Living Greens worker

Apr 9, 2021
Living Greens Farm enlarges product offerings, distribution

Talk about starting the year off right.

Minnesota’s Living Greens Farm (LGF) headed into 2021 with new products and increased distribution – good momentum for a young company growing in the market for indoor-grown greens.

And at the start of a year with many uncertainties, company leaders are staying positive about the future.

“We expect the industry to continue to experience double-digit growth fueled by an increasing consumer and retailer understanding of the significant benefits our products deliver,” said George Pastrana, president and CEO, LGF. “These include environmentally sustainable growing practices, great nutrition and taste, and freshness/quality.”

An indoor revolution

The commercial farm production facility is located in a former bakery facility in Faribault, a town about an hour’s drive south of Minneapolis. The facility is about 40,000 square feet with more than 25,000 square feet committed to growing, Pastrana said.

“We are able to grow over 175 different varieties of lettuces, leafy greens, microgreens and herbs. Our primary crops include romaine, butter, microgreens and basil,” he said.

growers Michelle Keller and Matt Johnson
Living Greens Farm head grower Michelle Keller, with senior grower Matt Johnson.

Head grower Michelle Keller brings 17 years of controlled environment agriculture experience, including owning and operating a hydroponic operation for nine years. She holds a bachelor of science in biology from the University of Wisconsin-River Falls and has completed the coursework for a master’s degree in plant pathology.

With senior grower Matt Johnson, Keller and staff grow greens with an aquaponics system that feeds the roots with a mist of water and the leaves with a narrow spectra light from high-efficiency LEDs. Keller was integral in the development of the LGF growing platform, Pastrana said.

Entrepreneur Dana Anderson, who founded the company in 2011, believed indoor farming, and specifically, aeroponics, was the future of farming that solved serious issues that traditional growers faced. The farm has an international technology licensing subsidiary, AeroSun Indoor Grow Systems.

“We partner with investors and growers overseas to leverage our patented technology and proprietary know-how to design, build and commercially operate vertical plane aeroponic farms of any size,” Pastrana said.

Business niche

In the past decade, Living Greens Farm has found and refined its niche in the industry as a provider of bagged salads with a super-long shelf life.

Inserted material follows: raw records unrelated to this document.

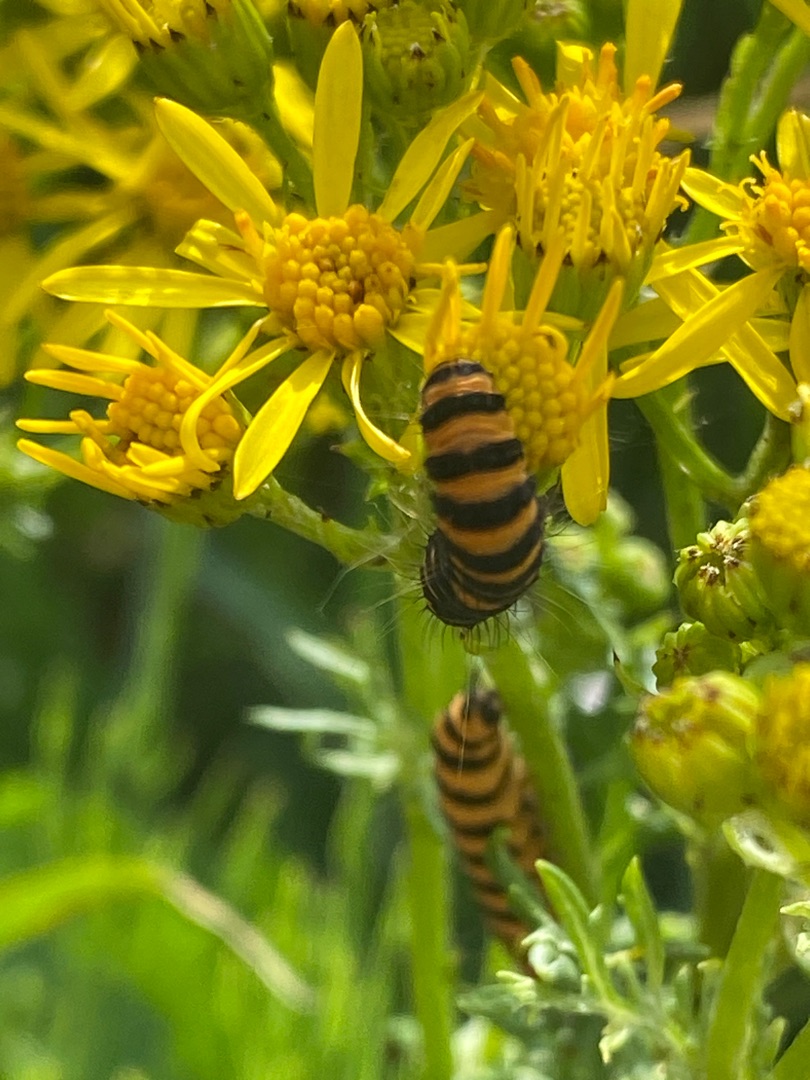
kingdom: Animalia
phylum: Arthropoda
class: Insecta
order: Lepidoptera
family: Erebidae
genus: Tyria
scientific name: Tyria jacobaeae
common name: Blodplet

Living Greens Farms salad kit
An example of the bagged salad kits that Living Greens Farms is selling to increased distribution.

“We are the only indoor farm that supplies ready-to-eat bagged salads and salad kits, with a 14-plus day shelf life,” Pastrana said. “We are known for growing hardy, great-tasting full heads of lettuce that can be chopped, washed and bagged with a freshness to achieve more than 14 days of shelf life. We go from harvest to delivery in less than 24 hours. This means consumers can enjoy our great tasting fresh salads for a longer period of time than they would with traditionally farmed bagged salads.”

This year, the company rolled out a significant new retail distribution of its products in the upper Midwest to independent, specialty and co-op retailers.

In February 2021, UNFI Produce Prescott, once known as Alberts Fresh Produce, began carrying LGF’s full line of products featuring ready-to-eat bagged salad products including Caesar Salad Kit, Southwest Salad Kit, Harvest Salad Kit, Chopped Romaine and Chopped Butter Lettuce.

UNFI Produce Prescott is a division of UNFI, which has eight warehouses nationwide and distributes food to thousands of stores. LGF’s products will be carried by their upper Midwest location, located just across the river from the Twin Cities in Prescott, Wisconsin, which serves hundreds of retailers throughout Minnesota, Wisconsin, Illinois, North Dakota, South Dakota, Missouri, Iowa and Nebraska.

The locally- and regionally-grown greens market has grown in recent
years – with many new greenhouse operations marketing their produce as being of superior quality. The indoor, soilless growing processes and product value are becoming better understood and appreciated. Joe Donnelly, a former U.S. Senator from Indiana who once served on the Committee on Agriculture, Nutrition and Forestry, joined LGF’s advisory board in January, providing feedback related to the company’s planned national rollout, which is scheduled to begin later this year.

“Living Greens Farm’s business model has a lot going for it,” Donnelly said in a news release from LGF. “It is a huge step forward for the environment, great for the retailer and provides incredibly fresh, premium quality products for the consumer. It helps bring us into the future of farming.”